M. [E] [I], bien qu’ayant été assigné par acte de commissaire de justice remis par dépôt à étude, ne comparaît pas et ne se fait pas représenter.

Par note en délibéré autorisée, réceptionnée le 25 juin 2024 au greffe du tribunal judiciaire, Mme [D] [H] a transmis un décompte locatif actualisé au 24 juin 2024 des sommes dues par M. [E] [I] et dont elle sollicite le paiement.

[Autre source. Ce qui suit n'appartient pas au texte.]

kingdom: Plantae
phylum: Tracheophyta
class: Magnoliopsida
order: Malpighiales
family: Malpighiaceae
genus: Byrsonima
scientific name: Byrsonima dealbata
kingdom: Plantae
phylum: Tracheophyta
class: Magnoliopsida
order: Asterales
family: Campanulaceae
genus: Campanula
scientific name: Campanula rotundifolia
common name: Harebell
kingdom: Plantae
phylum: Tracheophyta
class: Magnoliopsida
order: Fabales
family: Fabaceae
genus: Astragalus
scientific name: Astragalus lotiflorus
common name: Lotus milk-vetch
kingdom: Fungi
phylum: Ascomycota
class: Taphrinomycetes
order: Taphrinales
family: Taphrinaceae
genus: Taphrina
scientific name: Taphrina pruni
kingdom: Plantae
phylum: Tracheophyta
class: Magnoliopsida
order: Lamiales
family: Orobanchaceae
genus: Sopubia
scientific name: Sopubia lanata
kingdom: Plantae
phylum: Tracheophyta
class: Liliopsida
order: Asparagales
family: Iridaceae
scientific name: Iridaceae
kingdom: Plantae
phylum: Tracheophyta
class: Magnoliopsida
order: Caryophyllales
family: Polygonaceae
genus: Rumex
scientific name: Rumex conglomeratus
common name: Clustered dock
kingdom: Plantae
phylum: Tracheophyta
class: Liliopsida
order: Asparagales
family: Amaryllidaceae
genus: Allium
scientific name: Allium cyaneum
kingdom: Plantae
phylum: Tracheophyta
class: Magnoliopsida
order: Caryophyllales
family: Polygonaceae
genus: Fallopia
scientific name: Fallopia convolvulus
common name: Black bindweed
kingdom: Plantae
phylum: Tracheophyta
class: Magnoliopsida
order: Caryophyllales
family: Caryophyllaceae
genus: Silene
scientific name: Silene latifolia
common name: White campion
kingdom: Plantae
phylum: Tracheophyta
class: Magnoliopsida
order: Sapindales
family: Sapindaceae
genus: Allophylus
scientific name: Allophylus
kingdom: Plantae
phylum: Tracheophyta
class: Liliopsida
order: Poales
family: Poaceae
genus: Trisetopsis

Sur quoi, la décision a été mise en délibéré au 13 septembre 2024 prorogé au 26 septembre 2024.

MOTIFS DE LA DÉCISION

Sur la non-comparution du défendeur

En application de l’article 472 du code de procédure civile, si le défendeur ne comparaît pas, il est néanmoins statué sur le fond. Le juge ne fait droit à la demande que dans la mesure où il l’estime régulière, recevable et bien fondée.

Sur la qualification du contrat de bail conclu entre les parties

En application de l’article 9 dudit code, il incombe à chaque partie de prouver conformément à la loi les faits nécessaires au succès de sa prétention. En application de l’article 12 du code de procédure civile, le juge tranche le litige conformément aux règles de droit qui lui sont applicables. Il doit donner ou restituer leur exacte qualification aux faits et actes litigieux sans s’arrêter à la dénomination que les parties en auraient proposée. Conformément à l’article 25-4 de la loi n° 89-462 du 6 juillet 1989, un logement meublé est un logement décent équipé d’un mobilier en nombre et en qualité suffisants pour permettre au locataire d’y dormir, manger et vivre convenablement au regard des exigences de la vie courante.

Il est de jurisprudence constante en application de ce texte qu’il appartient au bailleur de rapporter la preuve que les locaux loués sont meublés.